* Ring is used in production environments
* We worry about maintaining backward compatibility
* We encourage new functionality to be tried out in 3rd-party libraries
* The SPEC and API has been stable for over 6 months
So perhaps we should start considering what we think needs doing
that's preventing a 1.0 stable release.
Here's my attempt at a Ring to-do list, categorized by priority.
+ Things that must be fixed before 1.0
* Fix wrap-lint bug that prevents seqs being recognised as valid
response bodies
+ Things that should be fixed before 1.0
* Allow multipart-params to choose its storage mechanism. Temp-files
aren't allowed on some cloud platforms (e.g.

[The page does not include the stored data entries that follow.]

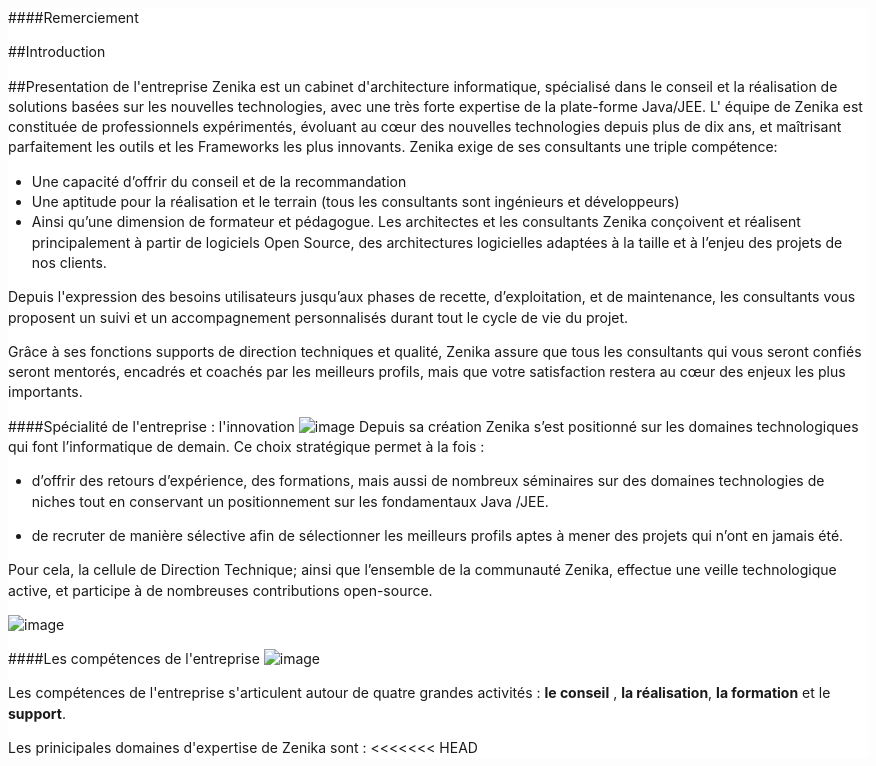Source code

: 

####Remerciement



##Introduction


##Presentation de l'entreprise
Zenika est un cabinet d'architecture informatique, spécialisé dans le conseil et la réalisation de solutions basées sur les nouvelles technologies, avec une très forte expertise de la plate-forme Java/JEE.
L' équipe de Zenika est constituée de professionnels expérimentés, évoluant 
au cœur des nouvelles technologies depuis plus de dix ans, et 
maîtrisant parfaitement les outils et les Frameworks les plus innovants. 
Zenika exige de ses consultants une triple compétence:

* Une capacité d’offrir du conseil et de la recommandation
* Une aptitude pour la réalisation et le terrain (tous les consultants sont ingénieurs et développeurs)
* Ainsi qu’une dimension de formateur et pédagogue.
Les architectes et les consultants Zenika conçoivent et réalisent principalement à partir de logiciels Open Source, des architectures logicielles adaptées à la taille et à l’enjeu des projets de nos clients.
  
Depuis l'expression des besoins utilisateurs jusqu’aux phases de recette, d’exploitation, et de maintenance, les  consultants vous proposent un suivi et un accompagnement personnalisés durant tout le cycle de vie du projet.

Grâce à ses fonctions supports de direction techniques et qualité, Zenika assure que tous les consultants qui vous seront confiés seront mentorés, encadrés et coachés par les meilleurs profils, mais que votre satisfaction restera au cœur des enjeux les plus importants.


####Spécialité de l'entreprise : l'innovation
![image](/Users/matekordial/Desktop/rapportstage2015/imagecatalogue.png )
Depuis sa création Zenika s’est positionné sur les domaines technologiques qui font l’informatique de demain. Ce choix stratégique permet à la fois :

 *  d’offrir des retours d’expérience, des formations, mais aussi de nombreux séminaires sur des domaines technologies de niches tout en conservant un positionnement sur les fondamentaux Java /JEE.
 
* de recruter de manière sélective afin de sélectionner les meilleurs profils aptes à mener des projets qui n’ont en jamais été.

Pour cela, la cellule de Direction Technique; ainsi que l’ensemble de la communauté Zenika, effectue une veille technologique active, et participe à de nombreuses contributions open-source.

![image](/Users/matekordial/Desktop/rapportstage2015/imageveille.png )

####Les compétences de l'entreprise
![image](/Users/matekordial/Desktop/rapportstage2015/imagecompetence.png )

Les compétences de l'entreprise s'articulent autour de  quatre grandes activités  :  **le conseil** , **la réalisation**, **la formation** et le **support**.

Les prinicipales domaines d'expertise de Zenika sont : 
<<<<<<< HEAD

GAE).
* Factor out content-type guessing functions in file-info into their
own utility namespace.
+ Things that would be nice to have for 1.0
(Nothing I can think of that shouldn't begin life as a 3rd-party
library. Accept-parsing should probably be a 3rd-party library at
first.)
+ Things that can wait under version 1.1 or later
* Asynchronous HTTP and Websocket support.
Can anyone else think of anything that we're missing or needs fixing?
Mark, what's your take on this?
- James
* Fix wrap-lint bug that prevents seqs being recognised as valid
response bodies
I suspect not. It's probably something that will be tried out in
third-party libraries (Compojure and lein-ring both support it), and
only when it proves itself a sound solution will it make its way into
Ring.
So more of a 1.1 thing than a 1.0 thing.
- James
Michael: Your code doesn't lint seqs of nonstrings, though it certainly is a step in the right direction.(and (seq? %) (every? string? %))is a more thorough test for conformance to the spec. `every?` iterates over the seq, though; possibly compromising laziness benefits. Hearing from a laziness expert on this point would be nice.
I don't think we need to worry about laziness; Clojure should make
that transparent to us.
Also, the SPEC says:
> Each element of the seq is sent to the client as a string.
So the seq doesn't necessarily have to be strings, just objects that
can be turned into strings (e.g. all objects, since everything has a
toString method).
I think we're overthinking this, so I've fixed this with a simple seq?
check and pushed the changes to GitHub. If we happen to need anything
more complex or thorough in future we can do so with another patch.